In September, sales were up $1.5 million for the month; year-to-date
sales through the first quarter were up $3.9 million for the equivalent
of 10.7%.
In previous years, the Division and brokers have hosted an annual
holiday show in October. In lieu of the show this year, the Division
allowed the brokers to take holiday orders directly from the retailers
during the month of September. Suppliers offered deep discounts
for the month of October anticipating that retailers will take advantage
of the discounts for their holiday product.
Kaizen Event Update
The division held a second Kaizen Event September 25 – 29th
dissecting the accounting invoice process and the beer wholesalers’
tax collection process. Jim Kuhlman commented that the Kaizen Event
is unique in that decisions made during the weeklong process are
implemented during the week of the Kaizen or the following week
if at all possible. Both Mr. Kuhlman and Mr. Walding explained the
process as illustrated on the many notes posted throughout the board
room diagramming each step taken in the invoice and tax collection
process. Each function was analyzed to see if that particular function
could be eliminated or changed to streamline and automate the process.
The beer tax collection process was streamlined from 54 steps to
20 steps. Although the invoicing process resulted in fewer step
reductions, there were several internal changes made that will assist
in the process. According to Mr. Kuhlman, the Kaizen event identified
areas where the division can now move forward with IT staff and
outside vendors to automate and improve the process. The division
has purchased equipment for the drivers to scan returned items in
the field resulting in instant credit and improved customer service.
In addition, the in-house workload will be reduced.
Mr. Walding added the three key elements are: education, renovation
and automation. The process is now set to go forward with the automation
which will allow the beer wholesalers to pay their taxes on-line.
Future Kaizen Events will include the Licensing Division as well
as possibly revisiting the Order Entry Division to make further
improvements.

[Stored records]
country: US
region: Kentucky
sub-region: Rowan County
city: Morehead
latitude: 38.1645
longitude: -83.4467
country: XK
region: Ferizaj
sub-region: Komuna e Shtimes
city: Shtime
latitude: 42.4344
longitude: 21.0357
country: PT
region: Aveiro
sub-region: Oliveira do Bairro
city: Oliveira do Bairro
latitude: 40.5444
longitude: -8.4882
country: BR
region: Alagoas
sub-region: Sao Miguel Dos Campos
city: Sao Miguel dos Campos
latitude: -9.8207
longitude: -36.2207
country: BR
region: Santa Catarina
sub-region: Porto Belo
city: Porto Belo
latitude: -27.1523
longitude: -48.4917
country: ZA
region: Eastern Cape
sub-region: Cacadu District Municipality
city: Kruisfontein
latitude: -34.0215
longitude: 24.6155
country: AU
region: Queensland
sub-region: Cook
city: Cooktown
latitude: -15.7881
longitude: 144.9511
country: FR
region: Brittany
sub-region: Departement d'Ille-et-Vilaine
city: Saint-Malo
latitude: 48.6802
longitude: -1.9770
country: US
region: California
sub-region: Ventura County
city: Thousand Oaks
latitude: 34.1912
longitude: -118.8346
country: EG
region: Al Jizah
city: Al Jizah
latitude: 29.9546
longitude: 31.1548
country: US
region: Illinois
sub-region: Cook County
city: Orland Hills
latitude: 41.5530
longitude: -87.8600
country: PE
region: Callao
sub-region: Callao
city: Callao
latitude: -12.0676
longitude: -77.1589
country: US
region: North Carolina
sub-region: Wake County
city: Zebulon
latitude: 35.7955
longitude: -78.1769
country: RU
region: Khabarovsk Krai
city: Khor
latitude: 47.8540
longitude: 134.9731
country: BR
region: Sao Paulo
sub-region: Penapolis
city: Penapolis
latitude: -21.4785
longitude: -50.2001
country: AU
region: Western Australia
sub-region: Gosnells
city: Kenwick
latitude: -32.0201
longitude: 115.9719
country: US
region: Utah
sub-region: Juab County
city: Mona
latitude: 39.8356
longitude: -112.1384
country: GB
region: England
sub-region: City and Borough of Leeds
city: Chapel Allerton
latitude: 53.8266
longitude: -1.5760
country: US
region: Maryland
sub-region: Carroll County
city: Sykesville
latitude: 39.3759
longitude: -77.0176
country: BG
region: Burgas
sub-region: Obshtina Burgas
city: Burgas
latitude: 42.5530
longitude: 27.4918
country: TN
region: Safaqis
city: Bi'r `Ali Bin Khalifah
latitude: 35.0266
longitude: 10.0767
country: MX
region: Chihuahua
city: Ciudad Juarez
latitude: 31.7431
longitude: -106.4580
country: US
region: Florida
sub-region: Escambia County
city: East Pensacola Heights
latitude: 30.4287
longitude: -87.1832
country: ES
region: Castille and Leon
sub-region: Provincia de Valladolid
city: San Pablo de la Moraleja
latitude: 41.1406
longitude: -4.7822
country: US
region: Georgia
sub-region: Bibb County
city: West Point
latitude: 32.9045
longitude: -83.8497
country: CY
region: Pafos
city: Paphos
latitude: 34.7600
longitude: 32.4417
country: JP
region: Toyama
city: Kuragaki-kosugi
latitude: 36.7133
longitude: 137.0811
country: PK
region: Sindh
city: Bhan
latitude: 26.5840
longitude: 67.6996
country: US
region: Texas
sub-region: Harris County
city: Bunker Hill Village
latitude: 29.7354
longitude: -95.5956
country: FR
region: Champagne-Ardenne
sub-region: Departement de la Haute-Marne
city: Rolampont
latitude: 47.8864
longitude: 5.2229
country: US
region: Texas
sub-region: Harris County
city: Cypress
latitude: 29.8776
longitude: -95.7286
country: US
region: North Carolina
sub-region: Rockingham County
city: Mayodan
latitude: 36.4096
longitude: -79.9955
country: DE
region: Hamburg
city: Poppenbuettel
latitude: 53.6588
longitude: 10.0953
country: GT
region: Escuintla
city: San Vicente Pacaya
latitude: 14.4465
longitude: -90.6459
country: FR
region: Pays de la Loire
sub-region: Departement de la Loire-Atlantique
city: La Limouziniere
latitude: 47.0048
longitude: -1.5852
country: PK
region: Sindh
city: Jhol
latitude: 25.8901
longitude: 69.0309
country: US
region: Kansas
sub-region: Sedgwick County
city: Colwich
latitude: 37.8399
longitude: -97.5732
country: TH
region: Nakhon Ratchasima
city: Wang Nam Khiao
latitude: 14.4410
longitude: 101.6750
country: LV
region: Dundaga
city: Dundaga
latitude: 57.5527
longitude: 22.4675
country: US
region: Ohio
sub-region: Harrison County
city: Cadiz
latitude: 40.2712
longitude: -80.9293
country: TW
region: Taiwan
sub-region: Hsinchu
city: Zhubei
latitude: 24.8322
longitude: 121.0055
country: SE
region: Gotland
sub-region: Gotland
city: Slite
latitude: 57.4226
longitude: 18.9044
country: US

[THE PROBLEM] Please continue the report on division sales and the Kaizen event, starting after its last sentence.

[REPLY]
Warehouse Update
The Division assumed the warehouse duties in May resulting in the
Division assuming both the warehouse and trucking operations for
the first time since 1991. Lynn Walding reported the following items
have been or are being addressed:
1. General Services has issued bids for fork lifts, double pallet
jacks, and a scissors lift.
2. A person has been hired to clean full time in the warehouse area.
3. An architect has been consulted regarding the possibility of
using an energy savings insulation material that lets light through
to replace the existing windows.
4. Negotiations have taken place with a vendor for recyclable materials
(cardboard, paper, plastic and glass).
5. The Division no longer allows vendors to ship product on slip
sheets. The Division has gone from buying pallets at a cost of about
$20,000 a year to selling them for an estimated yearly gain of $60,000.
6. The dock doors will be retrofitted and the warehouse restrooms
will be redone.
7. Staff has been visiting other warehouse to glean ideas on the
best way to utilize existing space and increase the vertical space
in the warehouse to carry more products. The goal is to install
racking in the spring without disrupting regular business hours
or closing down the operation.
8. The Division is working toward eliminating the Special Order
Products and stocking an additional 3,000 to 4,000 items. Slide
racking would allow the Division to add significantly more product
in a small amount of space.
Proposed Rule for Instant Rebate Coupons
Lynn Walding gave a brief overview explaining the definition of
an instant rebate coupon. The commission packet contained a draft
Administrative Rule proposal based on the draft rule presented by
Anheuser Busch at the June commission meeting. The commissioners
were also given copies of two Attorney General Opinions –
one written by Lynn Walding in 1994 when he was an Assistant Attorney
General and the other written by Assistant Attorney General John
Lundquist in 2003. Mr. Walding gave a brief overview of the two
A. G. Opinions. He also talked about the Costco Case challenging
Washington’s legislation that restricts certain practices.
Washington lost that challenge.
In September Mr. Walding met with the liquor distributors regarding
the coupon issue. Although the Iowa ABD is required to sell spirits
at the same price without regard to quantity purchased or distance
of delivery, the law allows suppliers to give discounts provided
they sell it at the same price to everyone. The brokers publish
their promotions in the monthly ABD News publication so the Division
knows what deals are being offered to retailers; however, that is
not the case with wine and beer.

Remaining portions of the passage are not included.